What you need to do: The answer must consist only of the lines from the line with "M1574,1232h8l143,76h-164l-23,-10 29,-62z" to the line with "M4,892l105,-105 37,-23 44,-14 34,-6", both included, exactly as they stand below.

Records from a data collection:
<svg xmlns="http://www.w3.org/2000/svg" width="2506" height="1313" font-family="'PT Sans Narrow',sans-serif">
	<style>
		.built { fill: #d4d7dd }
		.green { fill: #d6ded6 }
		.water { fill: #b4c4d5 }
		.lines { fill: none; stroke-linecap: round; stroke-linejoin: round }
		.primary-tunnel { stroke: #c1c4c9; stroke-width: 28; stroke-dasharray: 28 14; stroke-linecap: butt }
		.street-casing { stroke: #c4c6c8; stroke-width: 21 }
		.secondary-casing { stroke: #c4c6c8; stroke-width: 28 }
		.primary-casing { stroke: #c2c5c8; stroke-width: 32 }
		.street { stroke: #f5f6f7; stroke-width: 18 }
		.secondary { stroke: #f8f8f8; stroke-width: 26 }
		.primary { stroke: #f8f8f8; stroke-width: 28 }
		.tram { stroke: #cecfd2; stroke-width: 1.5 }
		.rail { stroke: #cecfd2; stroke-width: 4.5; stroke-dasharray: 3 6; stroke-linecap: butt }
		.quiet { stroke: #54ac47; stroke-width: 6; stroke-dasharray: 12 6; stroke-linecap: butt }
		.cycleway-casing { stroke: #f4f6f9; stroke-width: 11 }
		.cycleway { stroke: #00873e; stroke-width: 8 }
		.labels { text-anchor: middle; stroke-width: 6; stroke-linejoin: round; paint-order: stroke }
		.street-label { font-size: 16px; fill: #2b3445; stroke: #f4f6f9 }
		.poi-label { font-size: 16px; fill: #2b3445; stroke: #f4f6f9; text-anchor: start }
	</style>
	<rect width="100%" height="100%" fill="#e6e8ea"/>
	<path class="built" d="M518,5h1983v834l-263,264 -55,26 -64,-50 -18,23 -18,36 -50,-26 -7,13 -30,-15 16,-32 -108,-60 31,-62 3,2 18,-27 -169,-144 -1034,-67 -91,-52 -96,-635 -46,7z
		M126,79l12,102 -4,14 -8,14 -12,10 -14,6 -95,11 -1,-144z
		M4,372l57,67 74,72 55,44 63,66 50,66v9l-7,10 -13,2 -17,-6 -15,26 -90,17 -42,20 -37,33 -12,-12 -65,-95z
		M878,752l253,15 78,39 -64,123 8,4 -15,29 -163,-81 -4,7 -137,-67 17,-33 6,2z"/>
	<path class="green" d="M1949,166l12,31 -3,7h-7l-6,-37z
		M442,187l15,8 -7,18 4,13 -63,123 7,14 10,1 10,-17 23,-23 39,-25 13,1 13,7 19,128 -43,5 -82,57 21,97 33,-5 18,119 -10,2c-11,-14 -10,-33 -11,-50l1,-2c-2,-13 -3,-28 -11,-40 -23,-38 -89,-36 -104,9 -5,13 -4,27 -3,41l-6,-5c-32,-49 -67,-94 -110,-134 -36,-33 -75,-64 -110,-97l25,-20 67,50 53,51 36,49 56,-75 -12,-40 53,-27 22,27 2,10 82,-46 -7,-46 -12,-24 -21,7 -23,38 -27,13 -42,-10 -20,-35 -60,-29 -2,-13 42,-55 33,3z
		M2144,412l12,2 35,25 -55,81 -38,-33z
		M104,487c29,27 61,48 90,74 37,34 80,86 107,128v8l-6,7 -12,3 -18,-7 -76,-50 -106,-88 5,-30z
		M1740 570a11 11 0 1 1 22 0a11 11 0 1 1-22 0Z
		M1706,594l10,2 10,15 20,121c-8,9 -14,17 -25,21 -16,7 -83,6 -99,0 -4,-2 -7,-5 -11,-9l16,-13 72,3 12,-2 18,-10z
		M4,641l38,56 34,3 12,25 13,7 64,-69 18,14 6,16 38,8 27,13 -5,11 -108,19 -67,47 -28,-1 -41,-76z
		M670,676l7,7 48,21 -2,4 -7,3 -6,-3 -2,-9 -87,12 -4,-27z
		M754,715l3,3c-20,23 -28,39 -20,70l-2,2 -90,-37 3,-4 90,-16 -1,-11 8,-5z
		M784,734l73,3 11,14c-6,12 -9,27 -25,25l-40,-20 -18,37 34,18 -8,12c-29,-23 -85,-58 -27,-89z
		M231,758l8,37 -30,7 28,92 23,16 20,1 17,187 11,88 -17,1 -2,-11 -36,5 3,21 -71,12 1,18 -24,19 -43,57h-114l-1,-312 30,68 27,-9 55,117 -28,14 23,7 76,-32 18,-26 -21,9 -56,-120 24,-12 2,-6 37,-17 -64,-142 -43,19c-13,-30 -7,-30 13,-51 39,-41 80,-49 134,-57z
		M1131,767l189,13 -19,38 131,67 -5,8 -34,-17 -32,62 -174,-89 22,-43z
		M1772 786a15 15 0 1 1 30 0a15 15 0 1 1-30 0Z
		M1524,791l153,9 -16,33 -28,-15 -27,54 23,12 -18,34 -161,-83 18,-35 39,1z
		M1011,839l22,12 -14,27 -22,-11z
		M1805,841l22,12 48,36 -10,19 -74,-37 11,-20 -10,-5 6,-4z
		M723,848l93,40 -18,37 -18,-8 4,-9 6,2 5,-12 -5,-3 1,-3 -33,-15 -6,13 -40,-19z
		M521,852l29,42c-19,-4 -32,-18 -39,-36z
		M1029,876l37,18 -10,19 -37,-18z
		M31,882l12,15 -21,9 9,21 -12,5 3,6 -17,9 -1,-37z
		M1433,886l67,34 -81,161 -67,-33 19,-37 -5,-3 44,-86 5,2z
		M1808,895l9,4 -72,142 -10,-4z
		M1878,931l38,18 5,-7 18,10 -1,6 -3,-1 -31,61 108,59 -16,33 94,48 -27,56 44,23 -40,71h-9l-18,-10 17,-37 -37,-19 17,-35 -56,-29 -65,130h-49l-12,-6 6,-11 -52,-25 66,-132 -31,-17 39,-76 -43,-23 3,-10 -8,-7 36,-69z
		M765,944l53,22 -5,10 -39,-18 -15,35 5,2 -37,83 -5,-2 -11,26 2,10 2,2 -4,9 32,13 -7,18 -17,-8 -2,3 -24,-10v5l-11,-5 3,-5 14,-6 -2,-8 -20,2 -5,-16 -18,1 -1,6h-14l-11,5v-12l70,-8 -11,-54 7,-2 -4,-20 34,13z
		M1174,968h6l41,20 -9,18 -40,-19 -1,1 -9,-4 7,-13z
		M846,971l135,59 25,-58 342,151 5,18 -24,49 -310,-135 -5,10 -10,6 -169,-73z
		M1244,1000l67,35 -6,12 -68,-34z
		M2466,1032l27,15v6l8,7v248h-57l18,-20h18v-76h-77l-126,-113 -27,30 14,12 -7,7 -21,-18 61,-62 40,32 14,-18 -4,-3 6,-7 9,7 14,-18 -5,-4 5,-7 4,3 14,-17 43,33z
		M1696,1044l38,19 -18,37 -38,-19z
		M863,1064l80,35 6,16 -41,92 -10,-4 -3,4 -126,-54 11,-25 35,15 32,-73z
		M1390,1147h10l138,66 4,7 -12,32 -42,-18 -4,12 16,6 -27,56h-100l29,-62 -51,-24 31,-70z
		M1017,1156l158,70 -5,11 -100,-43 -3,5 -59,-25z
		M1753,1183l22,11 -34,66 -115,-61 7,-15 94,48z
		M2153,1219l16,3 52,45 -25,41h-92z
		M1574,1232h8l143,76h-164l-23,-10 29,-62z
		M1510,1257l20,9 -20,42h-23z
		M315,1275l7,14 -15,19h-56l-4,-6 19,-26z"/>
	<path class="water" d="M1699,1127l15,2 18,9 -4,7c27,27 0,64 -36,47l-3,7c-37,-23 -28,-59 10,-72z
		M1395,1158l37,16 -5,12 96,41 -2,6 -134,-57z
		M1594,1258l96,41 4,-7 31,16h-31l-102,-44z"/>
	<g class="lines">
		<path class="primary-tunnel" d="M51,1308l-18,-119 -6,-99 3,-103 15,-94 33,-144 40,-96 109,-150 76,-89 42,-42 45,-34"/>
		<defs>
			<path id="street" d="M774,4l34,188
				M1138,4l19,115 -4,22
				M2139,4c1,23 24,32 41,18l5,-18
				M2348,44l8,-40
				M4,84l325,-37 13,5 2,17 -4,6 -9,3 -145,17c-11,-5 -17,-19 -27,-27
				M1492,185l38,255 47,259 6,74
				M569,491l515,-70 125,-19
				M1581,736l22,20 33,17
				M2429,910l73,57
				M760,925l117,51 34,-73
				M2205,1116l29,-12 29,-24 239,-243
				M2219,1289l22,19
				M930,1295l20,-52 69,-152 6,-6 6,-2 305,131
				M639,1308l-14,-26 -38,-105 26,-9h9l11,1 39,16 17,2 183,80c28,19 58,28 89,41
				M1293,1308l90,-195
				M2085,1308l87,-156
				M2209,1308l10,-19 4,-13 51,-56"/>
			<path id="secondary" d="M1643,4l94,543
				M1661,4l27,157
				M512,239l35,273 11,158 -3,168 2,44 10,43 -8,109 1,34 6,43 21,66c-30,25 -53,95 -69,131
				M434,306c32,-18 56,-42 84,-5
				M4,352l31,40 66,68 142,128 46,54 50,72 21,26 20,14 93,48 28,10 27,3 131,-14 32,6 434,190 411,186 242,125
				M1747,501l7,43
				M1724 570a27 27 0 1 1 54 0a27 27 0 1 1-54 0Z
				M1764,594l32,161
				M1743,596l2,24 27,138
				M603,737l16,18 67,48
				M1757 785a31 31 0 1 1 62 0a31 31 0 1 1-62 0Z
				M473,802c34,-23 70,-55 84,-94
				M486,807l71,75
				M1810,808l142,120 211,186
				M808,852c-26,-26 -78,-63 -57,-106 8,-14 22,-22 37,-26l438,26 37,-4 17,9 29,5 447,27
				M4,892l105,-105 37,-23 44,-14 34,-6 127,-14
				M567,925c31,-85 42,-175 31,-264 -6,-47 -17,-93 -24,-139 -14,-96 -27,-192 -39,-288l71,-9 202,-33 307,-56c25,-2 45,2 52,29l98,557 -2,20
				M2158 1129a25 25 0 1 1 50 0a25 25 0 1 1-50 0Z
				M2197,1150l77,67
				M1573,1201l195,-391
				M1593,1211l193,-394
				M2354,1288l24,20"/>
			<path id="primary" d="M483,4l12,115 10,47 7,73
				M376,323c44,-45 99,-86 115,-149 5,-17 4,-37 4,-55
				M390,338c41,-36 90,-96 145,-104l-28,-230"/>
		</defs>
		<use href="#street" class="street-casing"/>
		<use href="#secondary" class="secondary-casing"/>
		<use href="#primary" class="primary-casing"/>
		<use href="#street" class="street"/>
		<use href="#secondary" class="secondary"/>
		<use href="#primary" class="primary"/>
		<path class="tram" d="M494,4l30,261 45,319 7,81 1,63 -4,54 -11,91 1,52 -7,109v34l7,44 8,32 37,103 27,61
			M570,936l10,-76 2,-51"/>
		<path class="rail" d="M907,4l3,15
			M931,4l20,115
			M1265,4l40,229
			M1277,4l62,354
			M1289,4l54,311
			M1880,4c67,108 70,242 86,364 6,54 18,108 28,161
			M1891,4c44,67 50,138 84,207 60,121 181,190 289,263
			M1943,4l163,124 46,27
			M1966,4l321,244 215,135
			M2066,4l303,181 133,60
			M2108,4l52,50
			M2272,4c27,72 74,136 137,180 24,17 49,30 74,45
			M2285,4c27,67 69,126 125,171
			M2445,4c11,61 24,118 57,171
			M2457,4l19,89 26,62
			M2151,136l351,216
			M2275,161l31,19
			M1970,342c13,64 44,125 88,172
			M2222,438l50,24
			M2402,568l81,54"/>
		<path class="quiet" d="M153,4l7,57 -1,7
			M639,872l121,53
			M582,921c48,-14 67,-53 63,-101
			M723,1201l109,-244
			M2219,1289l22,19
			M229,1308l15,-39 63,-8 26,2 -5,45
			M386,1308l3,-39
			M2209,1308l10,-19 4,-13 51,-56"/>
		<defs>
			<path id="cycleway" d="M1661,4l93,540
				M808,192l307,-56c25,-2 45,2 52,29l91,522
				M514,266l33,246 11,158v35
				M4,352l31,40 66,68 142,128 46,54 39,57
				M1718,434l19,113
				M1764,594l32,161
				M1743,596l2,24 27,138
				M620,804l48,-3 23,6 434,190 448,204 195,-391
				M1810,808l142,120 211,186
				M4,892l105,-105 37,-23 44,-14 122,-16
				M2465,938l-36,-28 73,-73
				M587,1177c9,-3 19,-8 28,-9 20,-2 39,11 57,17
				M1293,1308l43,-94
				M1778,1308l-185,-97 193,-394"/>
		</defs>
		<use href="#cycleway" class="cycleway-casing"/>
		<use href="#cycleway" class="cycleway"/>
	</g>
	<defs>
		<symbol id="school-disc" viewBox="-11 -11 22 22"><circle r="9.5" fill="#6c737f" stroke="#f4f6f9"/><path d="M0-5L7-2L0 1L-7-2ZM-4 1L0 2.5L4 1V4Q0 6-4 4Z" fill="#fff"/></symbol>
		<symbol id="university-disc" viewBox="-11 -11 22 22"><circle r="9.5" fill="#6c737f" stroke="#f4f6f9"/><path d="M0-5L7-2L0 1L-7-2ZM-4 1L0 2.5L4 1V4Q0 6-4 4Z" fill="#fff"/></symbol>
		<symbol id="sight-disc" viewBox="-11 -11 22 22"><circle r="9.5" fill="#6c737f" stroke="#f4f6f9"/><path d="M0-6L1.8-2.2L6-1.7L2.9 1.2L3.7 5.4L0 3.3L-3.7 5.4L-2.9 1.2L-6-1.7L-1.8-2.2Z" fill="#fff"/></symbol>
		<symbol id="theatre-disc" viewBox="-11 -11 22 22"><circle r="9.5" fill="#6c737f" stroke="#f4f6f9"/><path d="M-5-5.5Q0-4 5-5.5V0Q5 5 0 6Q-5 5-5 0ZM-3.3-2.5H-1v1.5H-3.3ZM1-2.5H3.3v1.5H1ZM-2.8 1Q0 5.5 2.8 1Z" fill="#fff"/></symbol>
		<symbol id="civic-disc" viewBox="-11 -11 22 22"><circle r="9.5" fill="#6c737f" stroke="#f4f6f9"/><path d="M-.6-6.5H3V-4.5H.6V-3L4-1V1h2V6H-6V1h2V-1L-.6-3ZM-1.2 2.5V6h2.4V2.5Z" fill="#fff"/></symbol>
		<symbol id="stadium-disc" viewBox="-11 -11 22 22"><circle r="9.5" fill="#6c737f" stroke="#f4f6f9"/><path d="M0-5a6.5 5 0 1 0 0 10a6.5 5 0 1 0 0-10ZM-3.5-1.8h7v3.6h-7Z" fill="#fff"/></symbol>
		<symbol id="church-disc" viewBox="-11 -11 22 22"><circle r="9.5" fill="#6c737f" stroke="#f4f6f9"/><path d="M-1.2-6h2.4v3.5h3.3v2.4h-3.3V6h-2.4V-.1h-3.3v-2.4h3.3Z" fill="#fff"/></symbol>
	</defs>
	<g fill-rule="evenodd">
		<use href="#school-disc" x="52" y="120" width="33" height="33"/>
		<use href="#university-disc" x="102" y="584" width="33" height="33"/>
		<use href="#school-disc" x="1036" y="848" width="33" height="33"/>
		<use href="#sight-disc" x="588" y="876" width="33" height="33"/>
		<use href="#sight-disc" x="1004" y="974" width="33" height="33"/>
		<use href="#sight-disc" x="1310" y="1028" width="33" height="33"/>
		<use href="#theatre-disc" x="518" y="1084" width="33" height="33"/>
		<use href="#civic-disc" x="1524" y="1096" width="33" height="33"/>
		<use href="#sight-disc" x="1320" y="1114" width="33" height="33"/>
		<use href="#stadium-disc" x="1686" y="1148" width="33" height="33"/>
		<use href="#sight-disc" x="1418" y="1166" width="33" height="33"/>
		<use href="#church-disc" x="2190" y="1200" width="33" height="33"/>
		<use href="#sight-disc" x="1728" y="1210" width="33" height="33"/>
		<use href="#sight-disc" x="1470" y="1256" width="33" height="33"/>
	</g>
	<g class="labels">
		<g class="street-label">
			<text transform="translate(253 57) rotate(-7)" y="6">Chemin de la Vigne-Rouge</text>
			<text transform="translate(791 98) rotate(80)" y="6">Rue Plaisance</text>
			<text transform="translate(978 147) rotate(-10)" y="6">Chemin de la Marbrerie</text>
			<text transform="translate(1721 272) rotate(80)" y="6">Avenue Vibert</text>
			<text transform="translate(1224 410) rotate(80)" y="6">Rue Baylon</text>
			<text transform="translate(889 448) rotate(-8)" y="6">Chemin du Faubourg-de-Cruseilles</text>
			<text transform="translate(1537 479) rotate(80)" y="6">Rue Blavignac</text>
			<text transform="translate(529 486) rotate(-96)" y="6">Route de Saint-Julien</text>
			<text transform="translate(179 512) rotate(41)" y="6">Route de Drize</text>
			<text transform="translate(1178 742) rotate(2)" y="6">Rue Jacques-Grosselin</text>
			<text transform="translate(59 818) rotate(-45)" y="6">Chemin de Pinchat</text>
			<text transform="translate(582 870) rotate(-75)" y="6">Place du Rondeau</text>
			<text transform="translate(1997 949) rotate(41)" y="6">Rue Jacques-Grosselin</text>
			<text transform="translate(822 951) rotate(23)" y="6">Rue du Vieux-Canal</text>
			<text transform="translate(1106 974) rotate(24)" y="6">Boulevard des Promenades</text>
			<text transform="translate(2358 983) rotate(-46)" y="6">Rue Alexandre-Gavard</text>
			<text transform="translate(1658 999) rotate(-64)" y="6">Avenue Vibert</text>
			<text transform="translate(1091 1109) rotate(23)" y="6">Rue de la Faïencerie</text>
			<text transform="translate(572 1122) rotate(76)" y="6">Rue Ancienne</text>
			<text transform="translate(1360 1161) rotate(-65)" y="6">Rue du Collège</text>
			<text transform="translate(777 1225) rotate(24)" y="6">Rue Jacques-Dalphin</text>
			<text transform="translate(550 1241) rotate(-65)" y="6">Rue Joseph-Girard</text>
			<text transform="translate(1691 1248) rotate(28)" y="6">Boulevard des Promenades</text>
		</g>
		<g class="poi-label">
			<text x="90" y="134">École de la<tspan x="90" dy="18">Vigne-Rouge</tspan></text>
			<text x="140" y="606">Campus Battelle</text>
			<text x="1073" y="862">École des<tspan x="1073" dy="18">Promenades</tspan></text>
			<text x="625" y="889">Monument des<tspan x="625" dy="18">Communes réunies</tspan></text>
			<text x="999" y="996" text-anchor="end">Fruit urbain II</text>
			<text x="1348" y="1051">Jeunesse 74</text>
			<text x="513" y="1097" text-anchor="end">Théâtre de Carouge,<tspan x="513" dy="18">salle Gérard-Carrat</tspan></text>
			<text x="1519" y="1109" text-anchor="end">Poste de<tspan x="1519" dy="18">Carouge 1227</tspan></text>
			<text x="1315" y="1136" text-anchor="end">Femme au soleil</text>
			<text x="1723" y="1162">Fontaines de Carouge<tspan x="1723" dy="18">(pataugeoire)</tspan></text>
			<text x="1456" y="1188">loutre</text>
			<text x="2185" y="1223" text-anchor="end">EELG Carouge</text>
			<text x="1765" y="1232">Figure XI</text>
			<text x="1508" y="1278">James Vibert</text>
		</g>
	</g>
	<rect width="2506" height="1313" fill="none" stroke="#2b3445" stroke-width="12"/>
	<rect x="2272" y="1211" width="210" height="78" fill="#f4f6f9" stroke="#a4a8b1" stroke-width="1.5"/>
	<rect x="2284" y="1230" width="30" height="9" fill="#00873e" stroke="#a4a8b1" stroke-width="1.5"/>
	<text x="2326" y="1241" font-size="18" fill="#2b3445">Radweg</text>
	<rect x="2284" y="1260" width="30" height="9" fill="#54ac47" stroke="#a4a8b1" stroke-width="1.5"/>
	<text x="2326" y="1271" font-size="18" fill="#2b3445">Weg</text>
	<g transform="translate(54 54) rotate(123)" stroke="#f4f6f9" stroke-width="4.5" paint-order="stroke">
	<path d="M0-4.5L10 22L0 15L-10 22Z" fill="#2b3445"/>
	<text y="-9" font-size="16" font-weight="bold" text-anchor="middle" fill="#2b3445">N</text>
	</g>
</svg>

Answer to this problem:
		M1574,1232h8l143,76h-164l-23,-10 29,-62z
		M1510,1257l20,9 -20,42h-23z
		M315,1275l7,14 -15,19h-56l-4,-6 19,-26z"/>
	<path class="water" d="M1699,1127l15,2 18,9 -4,7c27,27 0,64 -36,47l-3,7c-37,-23 -28,-59 10,-72z
		M1395,1158l37,16 -5,12 96,41 -2,6 -134,-57z
		M1594,1258l96,41 4,-7 31,16h-31l-102,-44z"/>
	<g class="lines">
		<path class="primary-tunnel" d="M51,1308l-18,-119 -6,-99 3,-103 15,-94 33,-144 40,-96 109,-150 76,-89 42,-42 45,-34"/>
		<defs>
			<path id="street" d="M774,4l34,188
				M1138,4l19,115 -4,22
				M2139,4c1,23 24,32 41,18l5,-18
				M2348,44l8,-40
				M4,84l325,-37 13,5 2,17 -4,6 -9,3 -145,17c-11,-5 -17,-19 -27,-27
				M1492,185l38,255 47,259 6,74
				M569,491l515,-70 125,-19
				M1581,736l22,20 33,17
				M2429,910l73,57
				M760,925l117,51 34,-73
				M2205,1116l29,-12 29,-24 239,-243
				M2219,1289l22,19
				M930,1295l20,-52 69,-152 6,-6 6,-2 305,131
				M639,1308l-14,-26 -38,-105 26,-9h9l11,1 39,16 17,2 183,80c28,19 58,28 89,41
				M1293,1308l90,-195
				M2085,1308l87,-156
				M2209,1308l10,-19 4,-13 51,-56"/>
			<path id="secondary" d="M1643,4l94,543
				M1661,4l27,157
				M512,239l35,273 11,158 -3,168 2,44 10,43 -8,109 1,34 6,43 21,66c-30,25 -53,95 -69,131
				M434,306c32,-18 56,-42 84,-5
				M4,352l31,40 66,68 142,128 46,54 50,72 21,26 20,14 93,48 28,10 27,3 131,-14 32,6 434,190 411,186 242,125
				M1747,501l7,43
				M1724 570a27 27 0 1 1 54 0a27 27 0 1 1-54 0Z
				M1764,594l32,161
				M1743,596l2,24 27,138
				M603,737l16,18 67,48
				M1757 785a31 31 0 1 1 62 0a31 31 0 1 1-62 0Z
				M473,802c34,-23 70,-55 84,-94
				M486,807l71,75
				M1810,808l142,120 211,186
				M808,852c-26,-26 -78,-63 -57,-106 8,-14 22,-22 37,-26l438,26 37,-4 17,9 29,5 447,27
				M4,892l105,-105 37,-23 44,-14 34,-6 127,-14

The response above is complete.